Delaying the high school effluent project until next spring would enable the school board to make a decision and also allow for the release of a long-awaiting sewer capacity assessment report, scheduled to be released in February.
“A second consideration is that delaying until 2014 enables the combining of the entire school and airport reclaimed water line project to be tendered as one project, which may result in better pricing,” says the report.
The consultant report prepared for council indicates original budget unit costs were “significantly underestimated” and the lift station upgrade should have been estimated at $300 per meter instead of $215 in the original budget.
Cost estimates to dig up and replace asphalt were also optimistic, says the report.
“It is apparent that mid to late season unit prices are higher than early spring tendering,” said the consultant’s report. “Further it is apparent there is reduced contractor interest in recently tendered projects, which is reflective in higher unit costs. Reduced interest is likely a combination of fewer contractors and contractor commitments to other projects.
“The tendered unit prices of Cantex are not unreasonable but do reflect a different level of contractor interest that has been received historically. Overly optimistic quantity and unit price estimates by True are the primary contributing factors to the higher costs as compared to the budget.”
Barry Romanko, the town’s chief administrative officer, said heavy spring rains could cause major flooding problems in town if the main lift station upgrade isn’t completed.
McKortoff said this project is too important to delay.
“If we leave it for another six months or a year, there could be much higher costs,” she said. “I think we should be doing this and doing it now.”

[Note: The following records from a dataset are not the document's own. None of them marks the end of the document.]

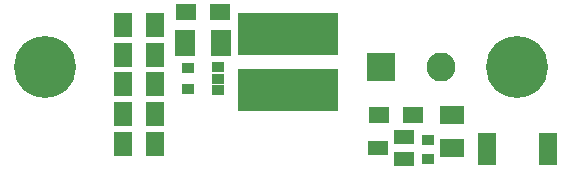
<source format=gbs>
%FSLAX46Y46*%
G04 Gerber Fmt 4.6, Leading zero omitted, Abs format (unit mm)*
G04 Created by KiCad (PCBNEW (2014-jul-16 BZR unknown)-product) date Di 22 Jul 2014 17:33:52 CEST*
%MOMM*%
G01*
G04 APERTURE LIST*
%ADD10C,0.100000*%
%ADD11C,5.260000*%
%ADD12R,2.010000X1.510000*%
%ADD13R,1.761140X2.258980*%
%ADD14R,1.758600X1.458880*%
%ADD15R,1.505000X2.800000*%
%ADD16R,8.460000X3.560000*%
%ADD17R,2.460000X2.460000*%
%ADD18C,2.460000*%
%ADD19R,1.659540X1.258220*%
%ADD20R,1.510000X2.010000*%
%ADD21R,1.057560X0.859440*%
%ADD22R,1.022000X0.818000*%
%ADD23R,1.022000X0.868000*%
%ADD24R,1.022000X0.860000*%
G04 APERTURE END LIST*
D10*
D11*
X179000000Y-112000000D03*
X219000000Y-112000000D03*
D12*
X213500000Y-118875000D03*
X213500000Y-116125000D03*
D13*
X193901140Y-110000000D03*
X190898860Y-110000000D03*
D14*
X193847800Y-107400000D03*
X190952200Y-107400000D03*
X207302200Y-116050000D03*
X210197800Y-116050000D03*
D15*
X216421500Y-119000000D03*
X221578500Y-119000000D03*
D16*
X199600000Y-109250000D03*
X199600000Y-113950000D03*
D17*
X207460000Y-112000000D03*
D18*
X212540000Y-112000000D03*
D19*
X209449820Y-117950040D03*
X209449820Y-119849960D03*
X207250180Y-118900000D03*
D20*
X188375000Y-108500000D03*
X185625000Y-108500000D03*
X188375000Y-111000000D03*
X185625000Y-111000000D03*
X188375000Y-118500000D03*
X185625000Y-118500000D03*
X188375000Y-113500000D03*
X185625000Y-113500000D03*
X188375000Y-116000000D03*
X185625000Y-116000000D03*
D21*
X211500000Y-119789940D03*
X211500000Y-118210060D03*
D22*
X193670000Y-112047500D03*
X193670000Y-113952500D03*
D23*
X191130000Y-112097500D03*
D22*
X193670000Y-113000000D03*
D24*
X191130000Y-113902500D03*
M02*

</source>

Plante agreed saying any delay would likely result in even higher costs down the road.
Rhodes said he wanted to delay the project because the project was too far over budget and the town’s lagoon ponds no longer have capacity issues.
The town spent $150,000 last year to build a secondary effluent line and rock tunnel near the south end of Desert Park, which can be used in an emergency situation to divert excess effluent and this can be used if there are any flooding problems next spring, said Rhodes.
Ryan agreed saying “we have a safety valve for our lagoons” at Desert Park to handle excessive effluent.